The next morning, I’m still reeling from that interrupted kiss. Confused about why Avery literally sprinted away from me, of course. But also thrown by how the kiss made me feel.
Before my kids were born, I kind of assumed that I was just the kind of person who didn’t feel anything deeply. That I was just an even-tempered guy. I’d always had plenty of friends and could always find something to like about pretty much every person I met. I figured it was a good thing that I didn’t suffer from heartbreak like other people or get into fights or get my feelings hurt.
I mean, I wondered what it must feel like to fall deeply in love, but it wasn’t like I missed something I’d never felt.
Until the moment I held Mabel in my arms.
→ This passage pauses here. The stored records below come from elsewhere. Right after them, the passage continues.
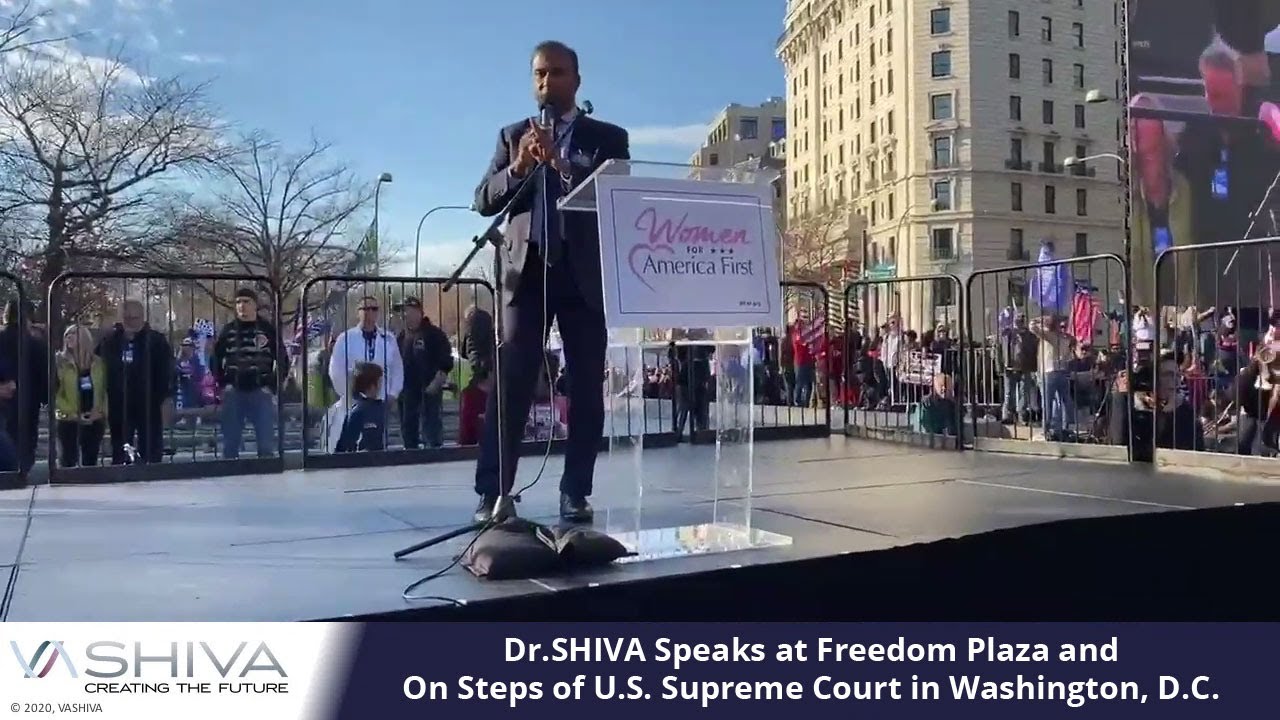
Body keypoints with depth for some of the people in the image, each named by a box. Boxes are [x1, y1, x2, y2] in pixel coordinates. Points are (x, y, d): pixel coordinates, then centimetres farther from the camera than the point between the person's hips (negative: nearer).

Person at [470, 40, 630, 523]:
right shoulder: (513, 136, 15)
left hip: (585, 272, 0)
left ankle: (575, 492, 6)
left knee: (586, 385, 0)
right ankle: (493, 492, -3)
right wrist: (517, 167, -11)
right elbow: (483, 202, 7)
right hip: (527, 269, 1)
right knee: (511, 383, -5)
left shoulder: (608, 138, 9)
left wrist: (561, 165, -17)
The rush of emotions totally blindsided me. I knew I’d die for her. Or kill for her. Her safety and happiness made all the things I’d valued before seem insignificant.
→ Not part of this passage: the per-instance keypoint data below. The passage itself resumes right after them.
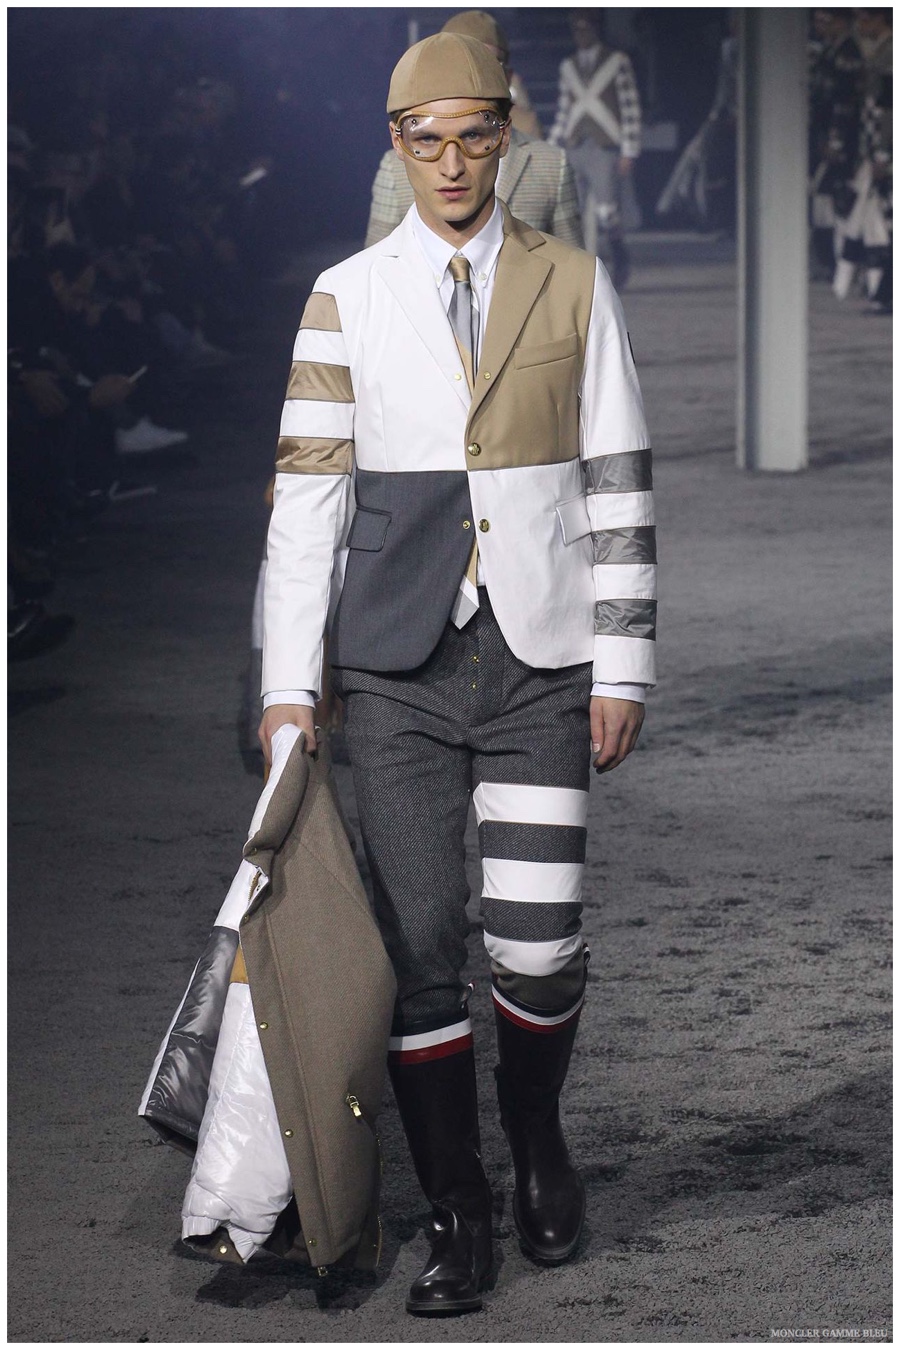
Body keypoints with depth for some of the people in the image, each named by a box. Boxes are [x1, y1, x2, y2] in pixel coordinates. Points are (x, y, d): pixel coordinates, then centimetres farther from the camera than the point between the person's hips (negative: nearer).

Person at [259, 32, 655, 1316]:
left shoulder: (573, 286, 5)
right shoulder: (347, 298, 5)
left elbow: (619, 488, 6)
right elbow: (306, 490, 4)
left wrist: (622, 668, 1)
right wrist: (287, 684, -1)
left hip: (540, 658, 0)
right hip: (399, 667, 0)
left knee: (538, 945, -6)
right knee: (420, 945, -1)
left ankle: (537, 1136, 25)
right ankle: (457, 1216, 13)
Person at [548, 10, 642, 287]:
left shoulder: (617, 62, 2)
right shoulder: (568, 67, 15)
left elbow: (630, 107, -1)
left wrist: (629, 152, -8)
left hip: (606, 148, -4)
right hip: (575, 148, 4)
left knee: (606, 212, -14)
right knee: (583, 219, -1)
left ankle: (620, 255, 13)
I’d hoped that Mabel might bring Lisa and me closer, that my feelings for my wife might deepen. That I was learning how to be in love. Instead, it was like Lisa and I traded places at that moment. Suddenly, she couldn’t wait to get back to work and I could barely make myself leave the house because I resented the time I had to be away from my daughter.
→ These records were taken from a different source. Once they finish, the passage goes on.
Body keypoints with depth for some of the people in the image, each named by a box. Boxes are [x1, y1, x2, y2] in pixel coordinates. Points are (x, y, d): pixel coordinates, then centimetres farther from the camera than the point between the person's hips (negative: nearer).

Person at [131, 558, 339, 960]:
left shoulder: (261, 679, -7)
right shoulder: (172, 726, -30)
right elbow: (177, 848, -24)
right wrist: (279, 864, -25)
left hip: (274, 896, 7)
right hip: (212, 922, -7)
It happened all over again with Percy. The wallop of falling in love with my son even as the gap between my wife and me widened. As a result, I figured that while I am capable of some deep feelings, I’m just not made for romance.
Until last night.
The attraction between Avery and me has been obvious since the moment she dropped those boxes, revealing those big blue eyes, set so perfectly in her heart-shaped face, framed by hair that is as soft and inviting as the rest of her. I’ve loved watching her with the kids in Playgroup and admired her deft handling of squabbles, whether they’re between children or parents.
But the moment our lips met, something else happened.
Part instinctive, almost-animalistic urge, part soul-baring need, the drive to fuse my entire self with her was so strong, I don’t know what I would’ve done if that bell hadn’t startled me back to reality.
“Can I help you?”
Crashing down to earth all over again, it takes me a moment to figure out where I am. Which means I navigated my way to the mayor’s office completely on autopilot. Hopefully, no one was harmed in the process.
I smile at the receptionist looking at me like I’ve been staring off into space for far too long. “Um, yes. Sorry. I have an appointment. Josh Harmon from Trede?”
“Oh, yes of course, Mr. Harmon. I didn’t place you without the others. She’ll see you in a moment.”
Every other meeting with the mayor of Climax has included Eli and his usual entourage as well as myself, and I do try to melt into the background in order to most efficiently observe and strategize. From previous meetings I’ve determined that the mayor of Climax—a shrewd woman, perhaps battle-scarred from having to fight for every penny—obviously cares about the town she serves. Since I need to finalize a few things with the administration before we can move forward with the next phase of the Parks and Rec plan, I’m curious to see what it’ll be like to work with her one-on-one.
Moments later I’m sitting across from Martina Diaz, a woman who could be anywhere from forty to sixty. Diaz always looks like she expects to be disappointed, but when I make it clear that I’m here to get things done, her smile shifts from wary to complicit. In minutes, she’s connected me with the city employees and contractors with whom I’ll need to interface, and I have her okay to move forward with the next phase of the project.
As she’s walking me out, the clock bell tolls. Suddenly on fire from the memory of the last time it rang, I pull at the collar of my shirt before checking my watch, just to make sure that I won’t be late for my next meeting. What I see stops me in my tracks. “What is up with that clock, anyway? It’s ten twenty-two. Not the top of the hour or even the quarter.”
“You haven’t visited the gift shop?” Mayor Diaz asks, her Brooklyn accent making her out-of-context question sound like an accusation.
“Gift shop?” Before she can explain, I add, “Can’t the owner fix it?”
“Not unless they want to give the money back.”